> PROBLEM STATEMENT: Look through the records and copy each line with the string "High" in it.

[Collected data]
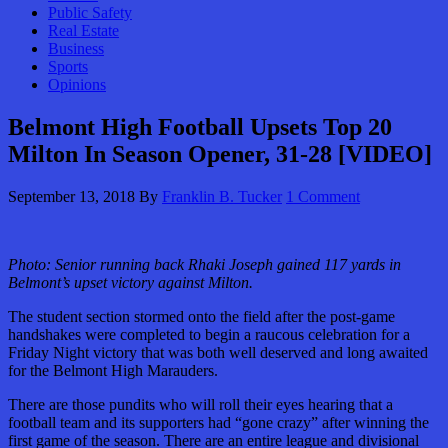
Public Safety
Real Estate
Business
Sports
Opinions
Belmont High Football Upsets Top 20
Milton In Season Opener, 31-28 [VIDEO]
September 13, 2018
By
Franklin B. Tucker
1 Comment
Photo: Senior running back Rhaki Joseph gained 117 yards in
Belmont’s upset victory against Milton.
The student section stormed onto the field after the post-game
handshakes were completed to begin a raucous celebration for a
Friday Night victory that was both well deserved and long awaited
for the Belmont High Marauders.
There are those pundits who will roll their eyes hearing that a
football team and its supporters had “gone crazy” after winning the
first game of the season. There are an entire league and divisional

> WRITTEN SOLUTION:
Belmont High Football Upsets Top 20
for the Belmont High Marauders.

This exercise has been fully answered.